Book Review: 'Play'
Published on Sunday, July 21, 2013 - 9:37am
This book is a great antidote to feeling guilty for taking time off "just" to play. The new research on the subject is fascinating. By the time you finish this book, you will see play as such a necessity to doing well at everything else in your life, you may just feel guilty for not making more time to play (if you do, that probably proves you really are suffering a play deficit, so go play!).
The author of Play, Dr. Stuart Brown, is the leading United States expert on play behavior. He has conducted over 6,000 play histories of people of all sorts, from CEOs to incarcerated murderers. He also reports on research in neuroscience (for example, the high correlation between a proportionally large brain and the tendency to play a lot).
A practical discovery for humans is that an enriched environment for babies and toddlers is not a matter of lots of interesting things to look at (mobiles, for example), but lots of things to manipulate and do things with, and especially the chance to actively play with other children. In fact, it turns out rambunctious play is very important to a child's mental growth. When you think about schools' cutting art and physical education in order to drill children on facts to pass a standardized test, you may instinctively feel this is bad; the research in this book gives you hard evidence that it is a really bad thing.

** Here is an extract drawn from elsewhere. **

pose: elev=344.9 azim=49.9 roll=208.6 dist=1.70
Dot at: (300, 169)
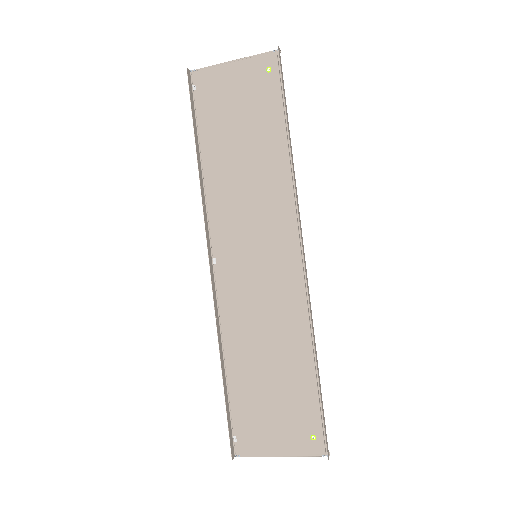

Play as part of productivity at work is one of the most fascinating sections of the book. Companies ask Dr. Brown to help them increase productivity and motivation, and, especially, creativity and innovation. The trouble is, the companies then find their existing order threatened, and may suppress the new ideas (and people who suggest them), unless the innovators are insulated from the normal corporate structure. New ideas have to be nurtured as carefully as maintaining a life that includes play, it seems. I found this a very thought-provoking book.